The acoustic characteristics of seafloor sediments are complicated and diverse, due to their complex components and structures. A variety of theoretical interpretation model has many parameters and each has its own applicability. By using volume averaging method and equivalent parameter method, we researched the acoustic propagation mechanism of seafloor sediment, and proposed a general model of sound speed ratio of compressional wave of sediment against bottom seawater(GMSSR) with less parameter. The GMSSR contained four physical parameters including elastic structure distribution factor, porosity, equivalent density ratio and equivalent elastic modulus ratio.
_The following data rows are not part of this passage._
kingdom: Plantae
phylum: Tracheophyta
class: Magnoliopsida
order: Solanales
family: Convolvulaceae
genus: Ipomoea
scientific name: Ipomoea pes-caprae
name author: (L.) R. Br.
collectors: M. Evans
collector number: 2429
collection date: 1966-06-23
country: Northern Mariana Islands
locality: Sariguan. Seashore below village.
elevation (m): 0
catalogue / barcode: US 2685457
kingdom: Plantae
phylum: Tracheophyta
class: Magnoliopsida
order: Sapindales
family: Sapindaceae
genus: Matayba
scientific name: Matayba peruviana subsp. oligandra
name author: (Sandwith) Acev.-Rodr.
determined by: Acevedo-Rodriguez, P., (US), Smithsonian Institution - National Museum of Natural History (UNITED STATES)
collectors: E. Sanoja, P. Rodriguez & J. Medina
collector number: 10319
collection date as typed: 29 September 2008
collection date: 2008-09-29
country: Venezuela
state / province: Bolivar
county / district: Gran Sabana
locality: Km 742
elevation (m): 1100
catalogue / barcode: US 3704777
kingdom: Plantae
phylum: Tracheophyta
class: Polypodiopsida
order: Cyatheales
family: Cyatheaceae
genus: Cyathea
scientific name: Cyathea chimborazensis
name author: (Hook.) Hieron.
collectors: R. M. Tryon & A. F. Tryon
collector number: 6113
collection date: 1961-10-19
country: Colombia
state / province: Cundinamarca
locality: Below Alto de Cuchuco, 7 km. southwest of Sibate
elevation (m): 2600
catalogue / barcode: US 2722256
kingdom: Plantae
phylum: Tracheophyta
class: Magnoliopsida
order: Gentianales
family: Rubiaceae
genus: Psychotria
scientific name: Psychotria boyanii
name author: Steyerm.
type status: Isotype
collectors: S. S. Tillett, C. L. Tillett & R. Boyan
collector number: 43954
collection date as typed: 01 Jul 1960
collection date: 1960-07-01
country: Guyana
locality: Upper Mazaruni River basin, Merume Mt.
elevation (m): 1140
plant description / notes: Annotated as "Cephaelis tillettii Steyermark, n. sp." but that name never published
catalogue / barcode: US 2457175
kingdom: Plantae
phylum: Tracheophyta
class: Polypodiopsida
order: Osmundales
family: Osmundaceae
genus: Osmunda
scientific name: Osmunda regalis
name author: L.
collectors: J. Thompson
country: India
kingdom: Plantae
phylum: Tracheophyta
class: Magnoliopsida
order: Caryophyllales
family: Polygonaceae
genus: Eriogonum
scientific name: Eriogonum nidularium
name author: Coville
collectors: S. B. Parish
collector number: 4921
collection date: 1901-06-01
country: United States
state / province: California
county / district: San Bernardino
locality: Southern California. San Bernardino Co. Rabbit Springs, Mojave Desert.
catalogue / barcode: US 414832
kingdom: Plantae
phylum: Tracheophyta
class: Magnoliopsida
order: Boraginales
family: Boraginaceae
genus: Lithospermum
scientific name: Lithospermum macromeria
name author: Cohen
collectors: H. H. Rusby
With the analysis of two limit states of the structures of two-phase medium of seafloor sediment: series structure and parallel structure, an equivalent elastic modulus expression of seafloor sediments under normal circumstances was established with the introduction of elastic structure distribution factor and series-parallel structure of volume averaging distribution.The GMSSR was applied to analyze the generality of empirical models and the scattering of measurement datasets of surficial seafloor sediment in different sea reasonably. The analysis showed that:(1) the surface sediment is mainly with series structure, being close to the suspension state or with little accumulation condition of parallel volume components;(2) the influence of equivalent elastic modulus ratio factor is greater than the equivalent density ratio. The structure change is often affecting the distribution of elastic structure to change the equivalent elastic modulus ratio, resulting in the change of sound velocity;(3) the different empirical equations in different study sea areas between sound speed ratio and porosity are similar and can be explained by the GMSSR;(4) the large dispersion of measurement sound speed ratio of surficial seafloor sediments in South China Sea can be reasonably interpreted by the difference of elastic structure distribution factor.